View of streets and one-story homes from above.
Aerial view of Cupertino.
Photo by Shutterstock

Sen. Bernie Sanders, Vermont senator and 2020 presidential candidate, tried to take a bite out of Apple after the Cupertino-based company announced plans to invest $2.5 billion toward housing relief in California.

The self-described Democratic socialist criticized the company for not paying enough taxes.
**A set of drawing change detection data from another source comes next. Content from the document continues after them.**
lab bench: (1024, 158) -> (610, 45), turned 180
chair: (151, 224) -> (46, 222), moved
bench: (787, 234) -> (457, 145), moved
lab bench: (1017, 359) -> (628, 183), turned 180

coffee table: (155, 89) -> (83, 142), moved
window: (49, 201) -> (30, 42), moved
He also claimed that Apple won’t fix the worsening housing crisis, but instead will merely add to its real estate portfolio.

In a statement, Sanders said: “Apple’s announcement that it is entering the real estate lending business is an effort to distract from the fact that it has helped create California’s housing crisis—all while raking in $800 million of taxpayer subsidies, and keeping a quarter trillion dollars of profit offshore, in order to avoid paying billions of dollars in taxes.”
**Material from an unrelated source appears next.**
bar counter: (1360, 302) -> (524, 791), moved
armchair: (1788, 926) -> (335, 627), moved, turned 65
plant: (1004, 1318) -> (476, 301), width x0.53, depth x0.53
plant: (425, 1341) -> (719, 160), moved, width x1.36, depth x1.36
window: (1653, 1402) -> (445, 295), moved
While railing against the tech giant, the presidential hopeful failed to mention how cities (like Berkeley, Cupertino, and Palo Alto) have played a leading role in stymying housing development.
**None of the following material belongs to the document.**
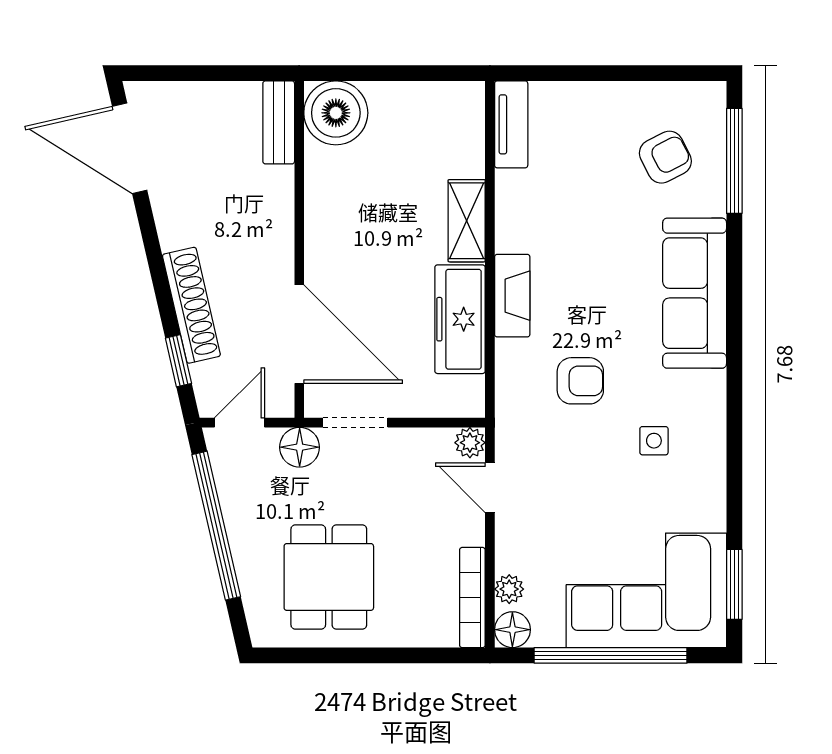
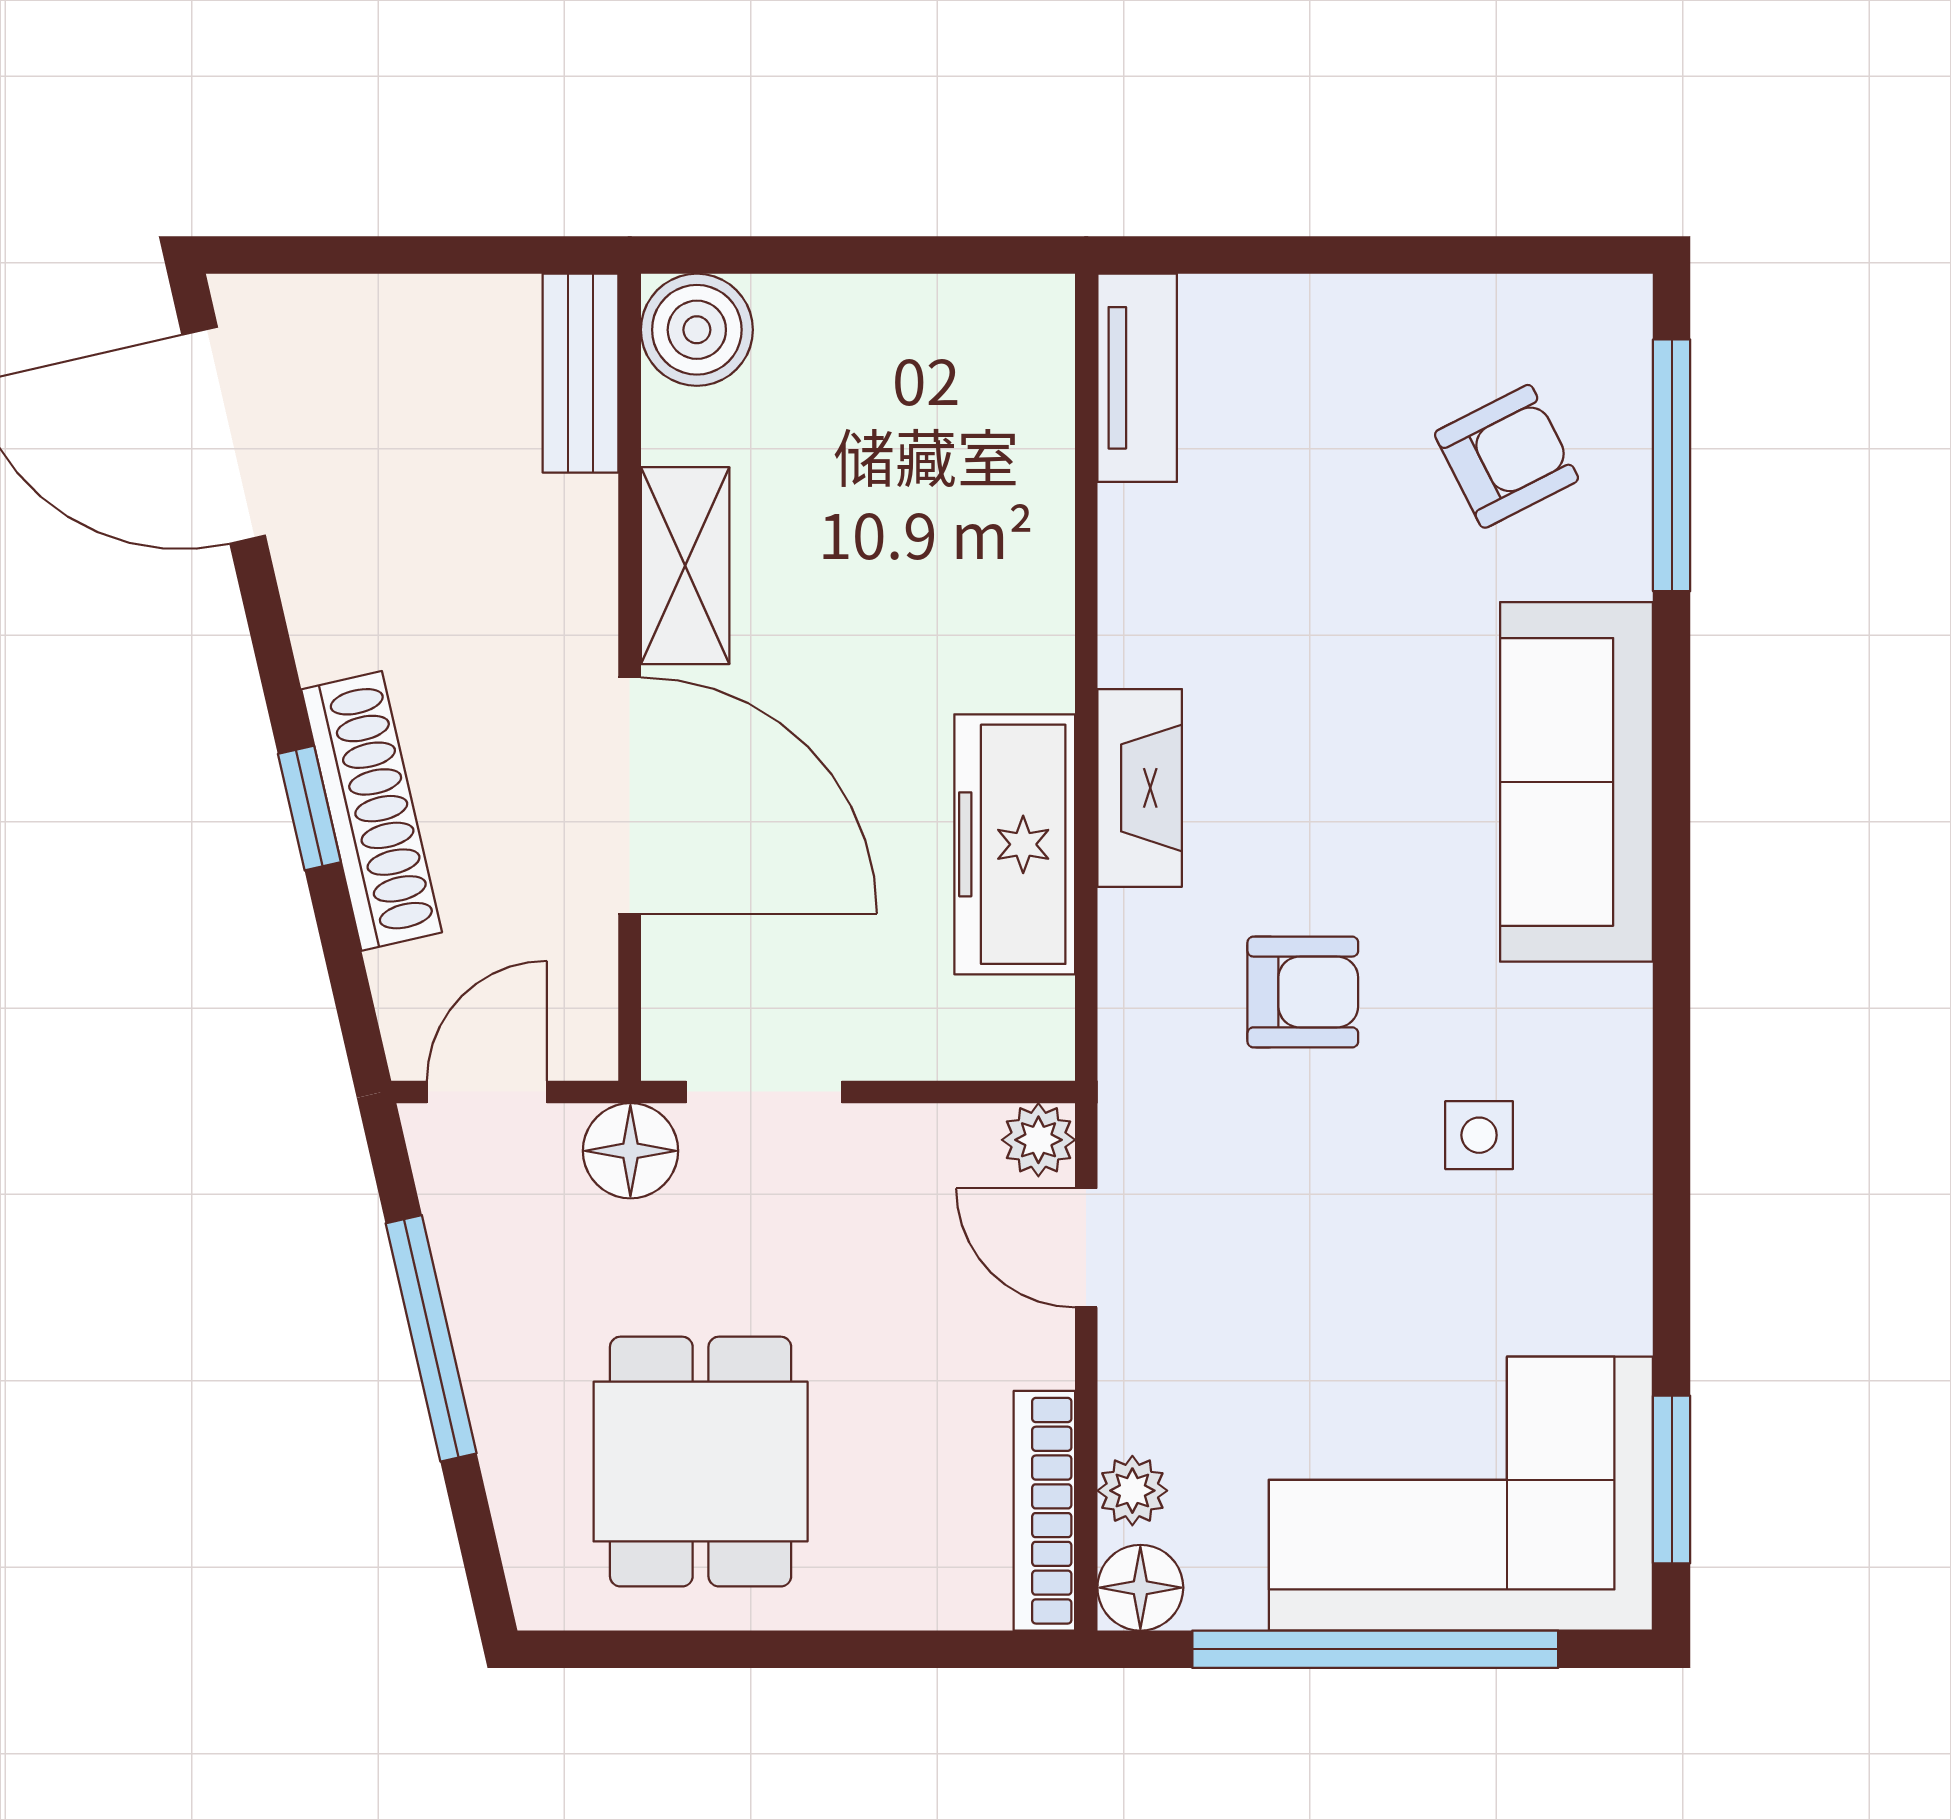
boiler: (336, 113) -> (697, 330), width x0.73, depth x0.73
shelving: (467, 221) -> (685, 566), moved
door: (299, 334) -> (630, 795), moved
window: (178, 361) -> (309, 808), moved
window: (216, 526) -> (431, 1338), width x0.68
Lawmakers and homeowners in Cupertino, where the median home value stands at $2,074,600, have tried to stop the Vallco mall project, a development that would turn a defunct mall into 2,402 new apartments (with 50 percent of them below market-rate).

In 2016, Palo Alto planning commissioner Kate Vershov Downing made waves after resigning and penning an open letter condemning the city’s housing policy that, in part, nixes zoning that would expand development.

And although Berkeley has made some progress in recent months, the East Bay town has gone out of its way to block housing, like in May when it sued the University of California to halt a 150-unit development in order to save a parking lot. (Berkeley really loves parking lots.)

California ranks 49th in housing per capita, which has led to an increase in homelessness as well as soaring rents and home prices.